→ **課題の説明**
本文のうち「トーク席へは一人ずつしか入ら」から「が可能だったのだと思います。」までの部分を、一字も変えずに書き写してください。

トーク席へは一人ずつしか入らず、入れ替わりで次の人が入る形に。これによって、以前はあったゲスト同士の会話・交流がなくなってしまいました。バラエティー番組がやっているような「複数のゲストを座らせて、間にアクリル板を置く」という形をとることは最後までありませんでした。

ラジオ局などには、演歌・歌謡について知識が豊富で、歌手のことをよく覚えていてグイグイ踏み込んでいく、ベテランの名物パーソナリティーがいるものです。でも小堺さんは決してそういうタイプではありませんでしたし、それを目指しているわけでもなかったでしょう。そんな“一歩引いた”小堺さんだからこそ、鋭いツッコミや&軽妙なトークが可能だったのだと思います。

→ **データ行**
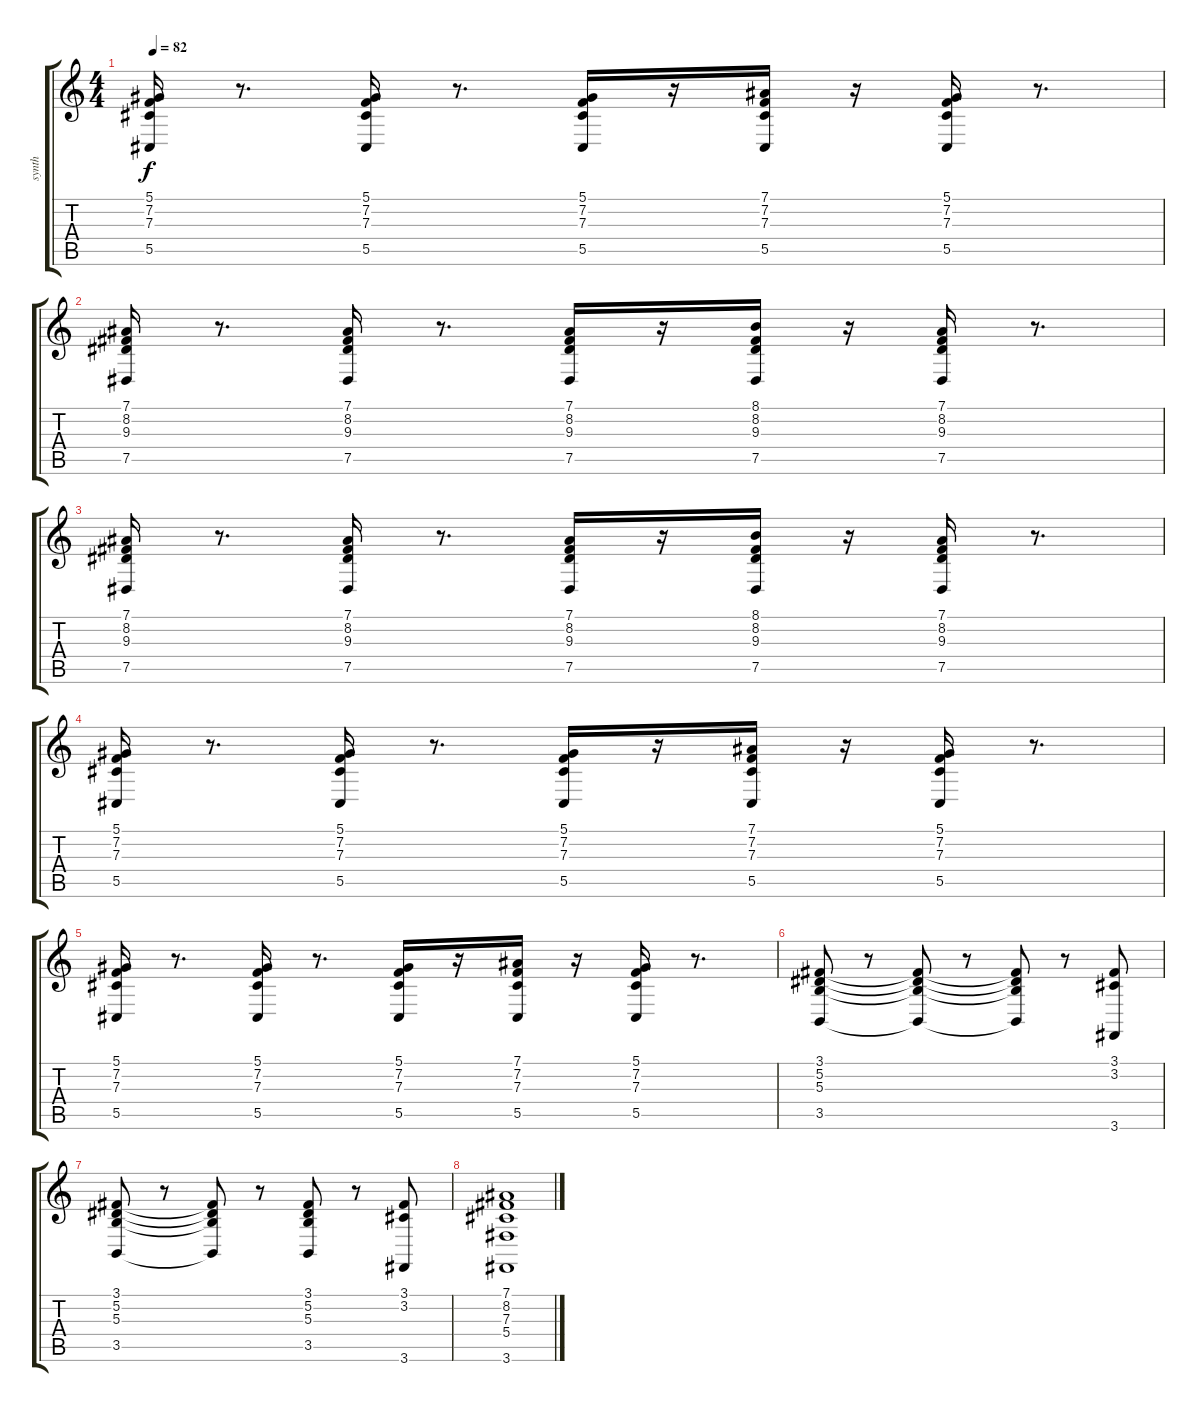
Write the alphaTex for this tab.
---
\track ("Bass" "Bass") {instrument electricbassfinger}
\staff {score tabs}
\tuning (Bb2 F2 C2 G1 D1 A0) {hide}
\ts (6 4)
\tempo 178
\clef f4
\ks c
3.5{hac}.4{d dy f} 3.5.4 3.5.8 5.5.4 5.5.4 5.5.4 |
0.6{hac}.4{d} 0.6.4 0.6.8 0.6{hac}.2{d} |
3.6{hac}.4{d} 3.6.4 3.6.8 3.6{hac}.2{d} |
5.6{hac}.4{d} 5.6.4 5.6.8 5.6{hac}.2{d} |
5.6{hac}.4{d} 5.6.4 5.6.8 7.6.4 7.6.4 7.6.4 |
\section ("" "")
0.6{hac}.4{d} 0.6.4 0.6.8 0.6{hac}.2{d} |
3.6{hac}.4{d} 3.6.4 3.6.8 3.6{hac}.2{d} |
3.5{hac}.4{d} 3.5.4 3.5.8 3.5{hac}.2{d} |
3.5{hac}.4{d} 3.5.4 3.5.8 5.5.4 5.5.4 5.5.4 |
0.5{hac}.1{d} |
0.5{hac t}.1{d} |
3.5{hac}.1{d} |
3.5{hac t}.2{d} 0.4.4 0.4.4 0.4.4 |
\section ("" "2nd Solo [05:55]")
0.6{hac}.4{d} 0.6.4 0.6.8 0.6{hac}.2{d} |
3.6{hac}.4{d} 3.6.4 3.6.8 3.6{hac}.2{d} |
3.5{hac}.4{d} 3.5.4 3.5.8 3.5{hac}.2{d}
==
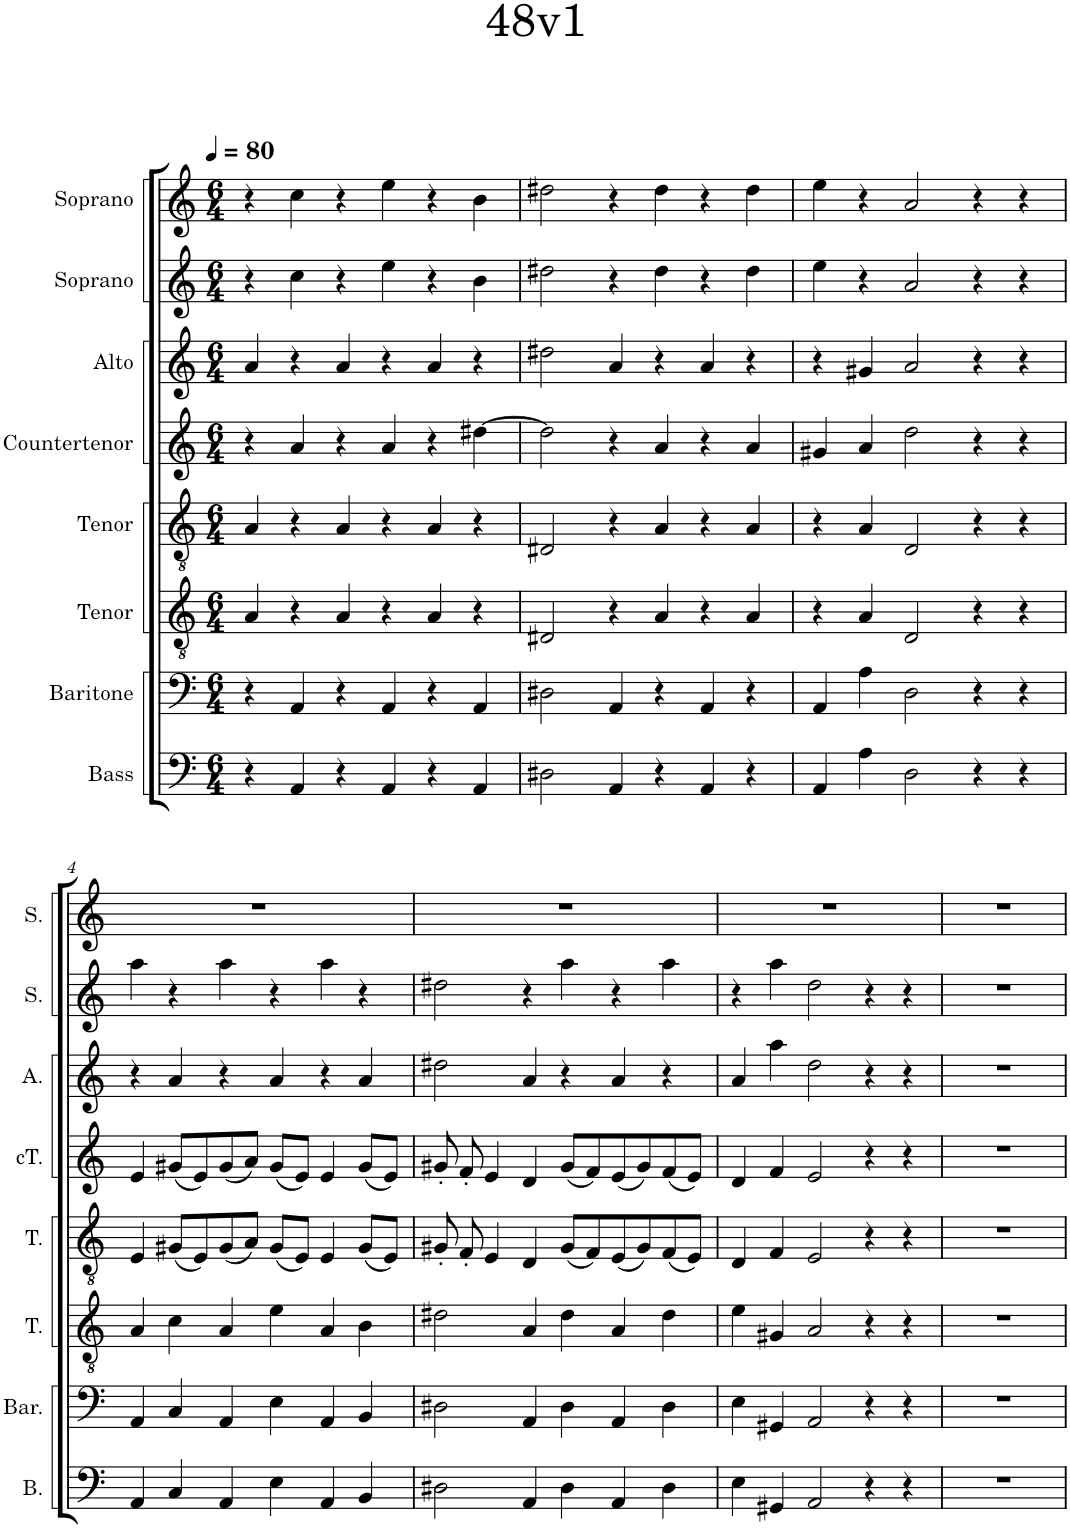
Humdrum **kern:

→ **解答**
トーク席へは一人ずつしか入らず、入れ替わりで次の人が入る形に。これによって、以前はあったゲスト同士の会話・交流がなくなってしまいました。バラエティー番組がやっているような「複数のゲストを座らせて、間にアクリル板を置く」という形をとることは最後までありませんでした。

ラジオ局などには、演歌・歌謡について知識が豊富で、歌手のことをよく覚えていてグイグイ踏み込んでいく、ベテランの名物パーソナリティーがいるものです。でも小堺さんは決してそういうタイプではありませんでしたし、それを目指しているわけでもなかったでしょう。そんな“一歩引いた”小堺さんだからこそ、鋭いツッコミや&軽妙なトークが可能だったのだと思います。